Awesome!!!! What's the dealine for applying?


----------



## Jonathan84 (Mar 2, 2009)

Thanks so much for posting this!!! It's sounds amazing!!!!!


----------



## Arale (Mar 3, 2009)

Deadline is April they say but there are not so many spots free anymore. By the way juniors and seniors have preference... although they might do exceptions if you really make your case


----------



## MsKitty (Mar 3, 2009)

Are the teachers at the summer institute the same teachers from the producers program?


----------



## Arale (Mar 3, 2009)

yeah for the most part... and it looks like the institute helps you find an internship for the time you're there - there are mostly evening classes so that u can do both


----------



## Dave89 (Mar 4, 2009)

I saw on the facebook page that there are only 12 spots left....so anyone who is interested should hurry!
http://www.facebook.com/home.p...=128466345421&ref=mf


----------



## Jayimess (Mar 4, 2009)

Do these guys work for UCLA?


----------



## matt kendzior (Mar 4, 2009)

Hello all, 

      My name is Matt and I am a first year student in UCLA's Producer Program. Last year at this time I was checking the forums every day to see what others were up to in terms of the grad school process. I understand the anxiety that goes along with the waiting so if anyone would like to ask me a question about the program here at UCLA or others like it (Stark, Chapman, NYU), feel free to ask. 

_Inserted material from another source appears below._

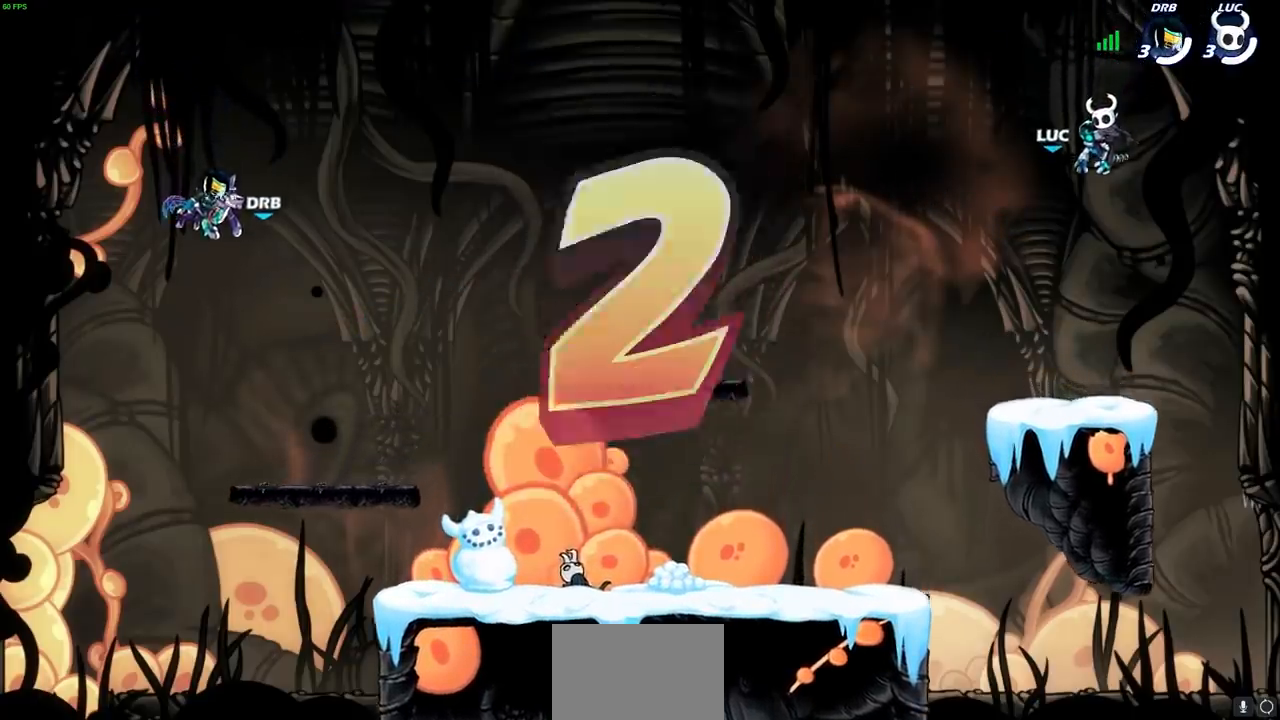
{"buttons": [], "left_stick": "center", "right_stick": "center", "events": []}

    Also, this is the first year for the Summer Institute in Motion Picture Producing. This opens up the UCLA resources and curriculum to non-UCLA students over the summer months. If you have any questions about this as well, then please contact me via private message or directly through the forum. Good luck to you all.


----------



## Arale (Mar 7, 2009)

that's cool matt! thanks for offering some insight! it always help to have someone "inside"


----------